In addition to having an outstanding name, Doyle McManus has a  piece up about Americans Elect in today’s LA Times.  An excerpt:

Americans Elect is a collection of RepublicansDemocrats and independents who say they’re fed up with the polarization that has poisoned American politics. Some of its backers have previously contributed to Obama, Romney or other candidates. Several are fans of New York Mayor Michael Bloomberg, who has flirted with the idea of running as a third-party centrist. The group’s central figure is Peter Ackerman, a wealthy investor and former banker who considers himself an independent and who was active four years ago in a similar effort called Unity08.

Chad’s friend Buddy Roemer even gets a shout out.  Chad asked yesterday if I still have hope about 2012 being different.  I said that the election may not be (I hope it is), but the year must be, and the year after that.  We can’t have another 1992 fizzling into another 1996 (at least not politically.
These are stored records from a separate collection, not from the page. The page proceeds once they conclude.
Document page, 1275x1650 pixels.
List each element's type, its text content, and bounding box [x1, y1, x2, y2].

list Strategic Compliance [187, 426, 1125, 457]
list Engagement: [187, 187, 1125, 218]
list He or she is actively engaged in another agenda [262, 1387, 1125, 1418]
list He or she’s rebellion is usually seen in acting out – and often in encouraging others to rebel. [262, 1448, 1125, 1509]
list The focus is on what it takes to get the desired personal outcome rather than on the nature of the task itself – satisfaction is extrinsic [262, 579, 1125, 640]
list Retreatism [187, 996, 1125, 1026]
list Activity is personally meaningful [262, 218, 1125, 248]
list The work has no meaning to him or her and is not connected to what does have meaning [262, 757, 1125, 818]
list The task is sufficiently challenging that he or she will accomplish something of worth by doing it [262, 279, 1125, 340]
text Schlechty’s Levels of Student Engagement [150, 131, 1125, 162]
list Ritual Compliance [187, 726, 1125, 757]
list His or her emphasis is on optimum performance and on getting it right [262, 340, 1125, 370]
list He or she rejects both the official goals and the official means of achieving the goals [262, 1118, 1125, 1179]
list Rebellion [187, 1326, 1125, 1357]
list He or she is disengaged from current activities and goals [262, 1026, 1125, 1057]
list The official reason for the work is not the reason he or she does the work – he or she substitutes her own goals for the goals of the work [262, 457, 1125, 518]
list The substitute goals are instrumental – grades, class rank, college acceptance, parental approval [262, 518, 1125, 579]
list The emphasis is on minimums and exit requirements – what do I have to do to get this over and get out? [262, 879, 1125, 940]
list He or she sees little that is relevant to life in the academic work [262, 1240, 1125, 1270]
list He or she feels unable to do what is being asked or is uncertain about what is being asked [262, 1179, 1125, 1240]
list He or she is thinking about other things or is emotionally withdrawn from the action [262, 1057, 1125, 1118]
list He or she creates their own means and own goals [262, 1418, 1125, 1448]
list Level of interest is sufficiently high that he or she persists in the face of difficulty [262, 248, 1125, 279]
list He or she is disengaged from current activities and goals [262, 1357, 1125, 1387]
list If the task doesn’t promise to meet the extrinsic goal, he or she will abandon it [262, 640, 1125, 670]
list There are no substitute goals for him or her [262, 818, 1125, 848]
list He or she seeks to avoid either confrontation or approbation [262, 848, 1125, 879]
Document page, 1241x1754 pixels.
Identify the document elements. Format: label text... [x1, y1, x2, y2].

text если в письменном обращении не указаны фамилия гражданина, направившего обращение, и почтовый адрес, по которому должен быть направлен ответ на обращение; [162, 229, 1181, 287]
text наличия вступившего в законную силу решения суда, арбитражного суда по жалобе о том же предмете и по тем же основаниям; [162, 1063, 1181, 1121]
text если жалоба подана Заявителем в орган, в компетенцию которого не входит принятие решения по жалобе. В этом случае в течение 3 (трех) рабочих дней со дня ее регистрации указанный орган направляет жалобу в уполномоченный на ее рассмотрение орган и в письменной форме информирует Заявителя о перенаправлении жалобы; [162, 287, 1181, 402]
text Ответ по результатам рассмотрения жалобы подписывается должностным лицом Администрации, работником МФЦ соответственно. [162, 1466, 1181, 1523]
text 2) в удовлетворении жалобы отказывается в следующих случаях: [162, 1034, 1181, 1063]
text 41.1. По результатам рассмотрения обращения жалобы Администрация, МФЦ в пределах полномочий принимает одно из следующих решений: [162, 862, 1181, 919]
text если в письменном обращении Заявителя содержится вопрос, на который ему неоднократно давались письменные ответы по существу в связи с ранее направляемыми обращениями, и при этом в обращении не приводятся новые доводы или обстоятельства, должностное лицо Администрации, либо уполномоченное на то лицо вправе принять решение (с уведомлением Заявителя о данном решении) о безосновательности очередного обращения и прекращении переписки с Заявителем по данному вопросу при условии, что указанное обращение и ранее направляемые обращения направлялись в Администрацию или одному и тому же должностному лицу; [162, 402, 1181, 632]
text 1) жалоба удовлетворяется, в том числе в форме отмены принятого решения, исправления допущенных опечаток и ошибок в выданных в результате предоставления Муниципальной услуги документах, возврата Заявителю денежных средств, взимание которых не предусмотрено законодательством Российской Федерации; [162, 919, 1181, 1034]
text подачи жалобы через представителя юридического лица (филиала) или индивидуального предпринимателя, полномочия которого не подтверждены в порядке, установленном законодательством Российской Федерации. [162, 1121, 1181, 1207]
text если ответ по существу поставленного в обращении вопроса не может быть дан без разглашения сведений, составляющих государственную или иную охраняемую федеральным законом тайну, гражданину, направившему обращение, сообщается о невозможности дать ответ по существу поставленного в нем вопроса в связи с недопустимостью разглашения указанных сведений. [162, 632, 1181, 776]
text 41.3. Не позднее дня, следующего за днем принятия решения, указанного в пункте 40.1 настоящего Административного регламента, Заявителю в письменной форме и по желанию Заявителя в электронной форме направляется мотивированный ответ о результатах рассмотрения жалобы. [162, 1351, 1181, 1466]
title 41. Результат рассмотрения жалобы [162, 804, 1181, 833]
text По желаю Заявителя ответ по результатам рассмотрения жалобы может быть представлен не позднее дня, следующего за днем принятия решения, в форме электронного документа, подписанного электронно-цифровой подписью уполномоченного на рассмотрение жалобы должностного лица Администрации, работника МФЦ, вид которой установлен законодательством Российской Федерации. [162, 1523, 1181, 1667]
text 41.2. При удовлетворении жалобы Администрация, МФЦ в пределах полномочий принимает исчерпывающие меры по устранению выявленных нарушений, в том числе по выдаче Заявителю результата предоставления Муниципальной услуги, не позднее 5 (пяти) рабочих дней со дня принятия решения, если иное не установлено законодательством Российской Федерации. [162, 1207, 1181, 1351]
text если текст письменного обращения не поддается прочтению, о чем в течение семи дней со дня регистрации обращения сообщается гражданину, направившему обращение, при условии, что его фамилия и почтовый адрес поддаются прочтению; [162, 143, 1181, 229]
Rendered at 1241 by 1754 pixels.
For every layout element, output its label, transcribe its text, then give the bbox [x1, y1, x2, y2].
I still miss you, The 90’s).  We need to think of efforts like Americans Elect or the drives toward unity between disaffected groups less as “third-party” movements and more as logical responses to the truth that the entrenched parties are ridiculous and don’t really speak for most of us at the national level.  Why is it that in 2011, I have no one to the left of Obama to consider no one in the GOP field besides Ron Paul that’s worth my time?  And why no unity tickets, no great American middle, no options that make real sense to most of us?  Are we free or aren’t we?

Americans Elect should have a presence at every Tea Party event and every Occupation.  I said yesterday that we all need to work together to move beyond the b.s. status quo.  Most of us hate it.  Most of us have grown up hating it.  We’ve allowed ourselves to divorce the faithful execution of our other civic virtues from the basic failure that is our federal government.  We might be good neighbors and community leaders, but as long as we let slash-and-burning sycophants set the national agenda, we enable false choices and division and we give away our power.  Enough of that, already.

I remember learning as a child that Athens had a system of direct democracy, and that one day, maybe one day, with advancements in technology, maybe the US could do the same.   The Tea Party and Occupy are analog versions of this kind of shift.  Is Americans Elect the technical piece that helps us with real change?  Doesn’t that depend on us?